I love the hippie idea of peace and harmony. Every now and then, I like to stop what I’m doing and take a walk around campus or sit by the lake and take in the peace, breathe in the air, or maybe say a prayer. Being away from my family and closest friends during difficult times, as well as trying to endure the amount of college workload isn’t an easy thing to handle. It’s during the times of peace and meditation that I grow with an acceptance towards things that can’t be changed right now. I rely on my quite time to keep me back in check. Appreciating what I have now has helped me move forward, to grow into someone of understanding and being content.
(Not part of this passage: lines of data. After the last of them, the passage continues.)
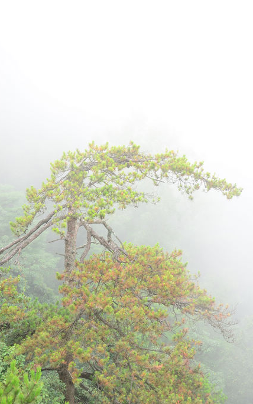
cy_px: 201
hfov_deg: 23.7
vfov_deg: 37.2
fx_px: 602
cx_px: 133
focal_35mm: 55
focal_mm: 35
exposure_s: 1/10
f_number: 8
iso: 200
Being a hippie is about expressing love. It’s caring about others above myself despite their differences, also what I call “free love.” I wondered how the Church can demonstrate their principles in rules and not in love, yet preach about this topic so much. In those rules, the Church’s love was conditional: if you followed the rules, you would be loved. I heard once that Jesus was a hippie. That took me by surprise because how can they say that my personal Savior, and the very one that the Church was founded on, was some whacked out, high, druggie. But by “hippie” they meant that Jesus was radical and broke all the rules established in the time by flat out caring for people outside the norm. He loved. This is what I go by when I think of love: caring about others, despite anything else.

Even though the hippie movement in the 60s was the birth of a new kind of freedom, with that freedom came radical unconformity, and the need for peace and love. I love the hippie lifestyle and admire it to use it in my own life. This I believe.